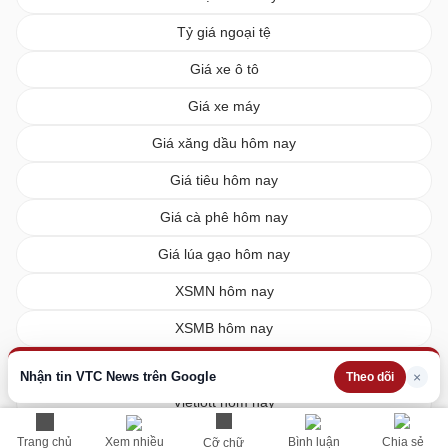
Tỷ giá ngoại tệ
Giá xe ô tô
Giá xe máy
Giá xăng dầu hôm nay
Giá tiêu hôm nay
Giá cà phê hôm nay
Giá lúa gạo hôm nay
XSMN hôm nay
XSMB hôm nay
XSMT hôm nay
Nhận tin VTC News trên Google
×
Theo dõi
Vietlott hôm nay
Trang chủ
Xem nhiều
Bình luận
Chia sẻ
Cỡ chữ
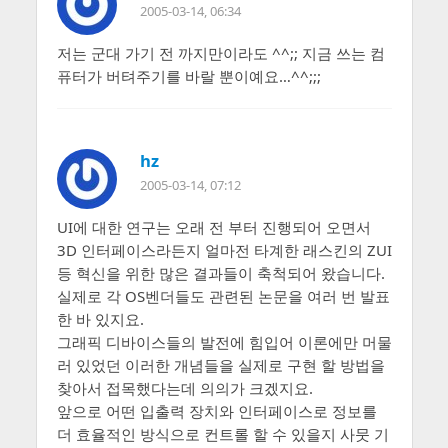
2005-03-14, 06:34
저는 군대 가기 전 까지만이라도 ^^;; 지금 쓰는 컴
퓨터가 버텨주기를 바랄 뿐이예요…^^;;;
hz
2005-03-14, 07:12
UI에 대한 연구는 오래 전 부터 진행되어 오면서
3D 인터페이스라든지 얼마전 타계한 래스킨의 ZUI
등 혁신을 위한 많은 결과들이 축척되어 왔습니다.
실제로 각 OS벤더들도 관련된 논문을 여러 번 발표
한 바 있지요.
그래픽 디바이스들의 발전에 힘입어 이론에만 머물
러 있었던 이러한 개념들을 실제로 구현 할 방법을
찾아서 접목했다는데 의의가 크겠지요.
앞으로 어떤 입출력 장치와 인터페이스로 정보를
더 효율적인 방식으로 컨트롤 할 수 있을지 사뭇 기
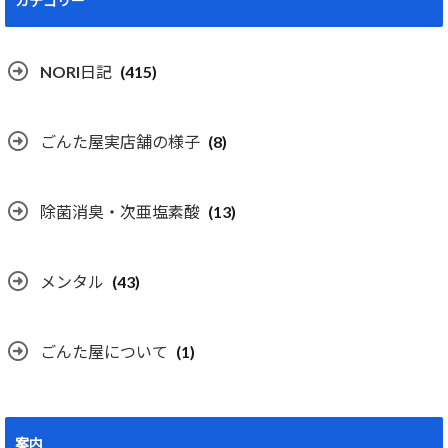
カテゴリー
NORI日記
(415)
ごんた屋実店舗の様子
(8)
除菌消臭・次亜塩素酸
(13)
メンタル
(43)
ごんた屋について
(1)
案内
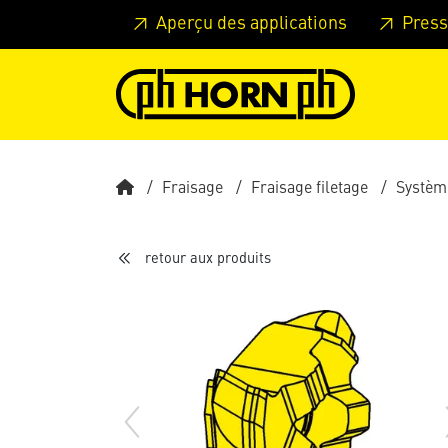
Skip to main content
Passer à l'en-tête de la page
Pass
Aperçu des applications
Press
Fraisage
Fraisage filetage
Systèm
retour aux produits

_ _ _

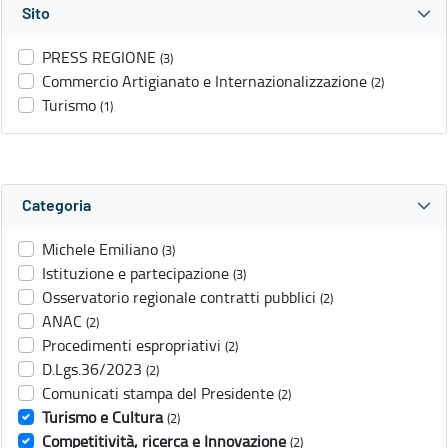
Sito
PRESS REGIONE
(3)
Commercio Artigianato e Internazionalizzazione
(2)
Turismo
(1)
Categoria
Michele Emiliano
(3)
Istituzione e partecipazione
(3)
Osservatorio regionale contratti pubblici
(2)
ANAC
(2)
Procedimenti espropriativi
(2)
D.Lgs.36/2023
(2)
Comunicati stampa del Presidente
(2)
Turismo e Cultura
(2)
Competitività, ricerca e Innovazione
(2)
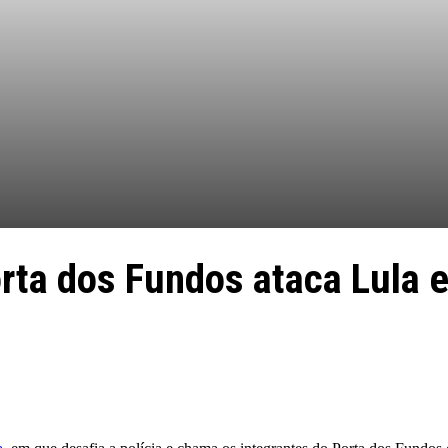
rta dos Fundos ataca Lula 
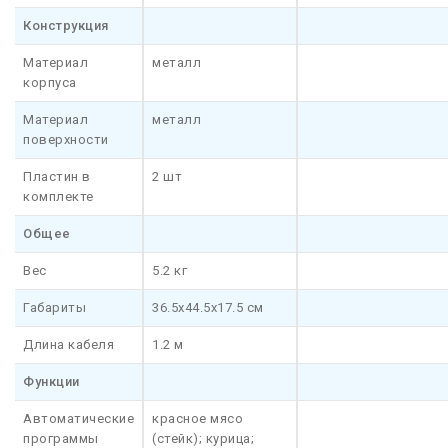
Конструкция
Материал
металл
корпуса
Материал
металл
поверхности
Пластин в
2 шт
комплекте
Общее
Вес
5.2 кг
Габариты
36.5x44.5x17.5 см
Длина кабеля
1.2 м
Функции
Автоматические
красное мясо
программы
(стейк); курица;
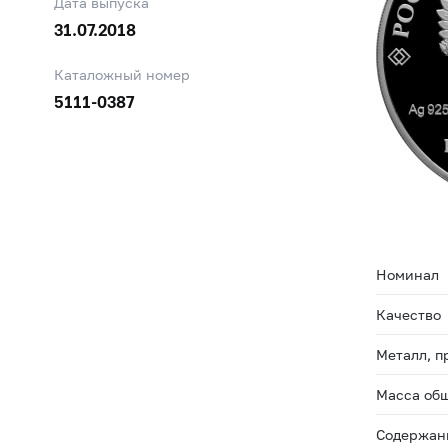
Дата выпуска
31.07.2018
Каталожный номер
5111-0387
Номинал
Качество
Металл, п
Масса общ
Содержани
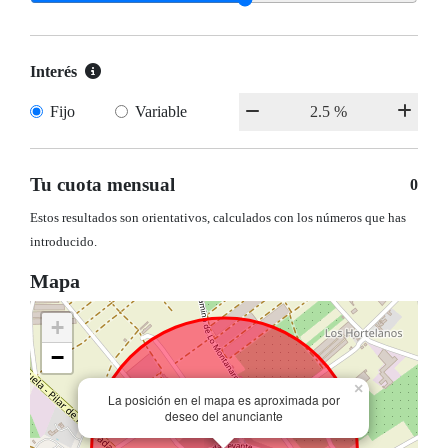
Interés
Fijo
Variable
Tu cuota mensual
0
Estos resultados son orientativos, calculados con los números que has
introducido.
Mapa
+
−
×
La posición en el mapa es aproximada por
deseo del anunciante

_ _ _

▸ **HOW TO COMPLETE THIS TASK**
Edit the lines between the one holding "rta dos Fundos ataca Lula" and the one holding "(стейк); курица;", inclusive, so that "металл" becomes "сталь" and nothing else changes. Give back only those lines, without the pictures.

▸ **REPLY TO THE TASK**
rta dos Fundos ataca Lula 
Конструкция
Материал
сталь
корпуса
Материал
сталь
поверхности
Пластин в
2 шт
комплекте
Общее
Вес
5.2 кг
Габариты
36.5x44.5x17.5 см
Длина кабеля
1.2 м
Функции
Автоматические
красное мясо
программы
(стейк); курица;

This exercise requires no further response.